Men marched asleep. Many had lost their boots
But limped on, blood-shod. All went lame; all blind;
Drunk with fatigue; deaf even to the hoots
Of tired, outstripped Five-Nines that dropped behind.
Gas! Gas! Quick, boys!--An ecstasy of fumbling,
Fitting the clumsy helmets just in time;
But someone still was yelling out and stumbling
And flound'ring like a man in fire or lime...
Dim, through the misty panes and thick green light,
As under a green sea, I saw him drowning.
In all my dreams, before my helpless sight,
He plunges at me, guttering, choking, drowning.

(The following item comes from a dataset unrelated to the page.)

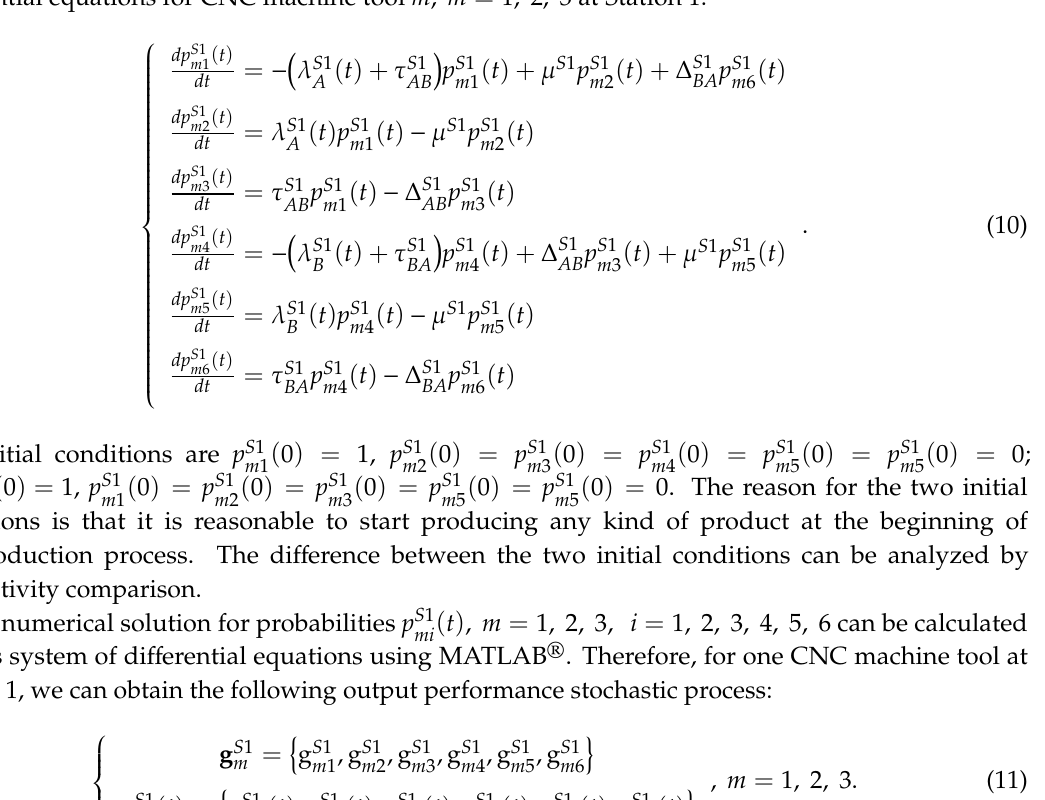
di ff erential equations for CNC machine tool m , m = 1, 2, 3 at Station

If in some smothering dreams you too could pace
Behind the wagon that we flung him in,
And watch the white eyes writhing in his face,
His hanging face, like a devil's sick of sin;
If you could hear, at every jolt, the blood
Come gargling from the froth-corrupted lungs,
Obscene as cancer, bitter as the cud
Of vile, incurable sores on innocent tongues--
My friend, you would not tell with such high zest
To children ardent for some desperate glory,
The old Lie: Dulce et decorum est
Pro patria mori.
That last Latin phrase translates roughly to 'It is sweet and right to die for one's country.'
The UK's Daily Mail enjoyed pointing out how a poem so critical of war could hardly be Tony Blair's favorite (a message that Cameron, perhaps, wanted to send). Cameron told the Radio Times, "I still remember the first time I read Owen's poems and the incredible power and anger about the First World War. For me, they were literally an eye-opener and I still find them moving when I read them again today."
Deputy Prime Minister Nick Clegg's favorite poem is reportedly "Eternity," a quick bit of wisdom by the visionary Romantic poet William Blake:
He who binds himself a joy
Does the winged life destroy.
But he who kisses the joy as it flies
Lives in eternity's sun rise.
How about our own leaders? I couldn't find any record of Barack Obama offering up a favorite poem (someone should pull it out of him for our own National Poetry Month), but he was once seen carrying a collection of Nobel Laureate Derek Walcott's poetry. Here's a sample of Walcott's work that the President might relate to, entitled "Midsummer, Tobago":
Broad sun-stoned beaches.
White heat. A green river.
A bridge, scorched yellow palms
from the summer-sleeping house
drowsing through August.
Days I have held,
days I have lost,
days that outgrow,
like daughters, my harbouring arms.
Vice President Biden, for his part, is known to quote Irish poets, including William Butler Yeats and Seamus Heaney. He admires a line from Yeats' poem "Easter, 1916": "All changed, changed utterly: A terrible beauty is born." No word on whether he's used it in reference to the economy. But let's hope not.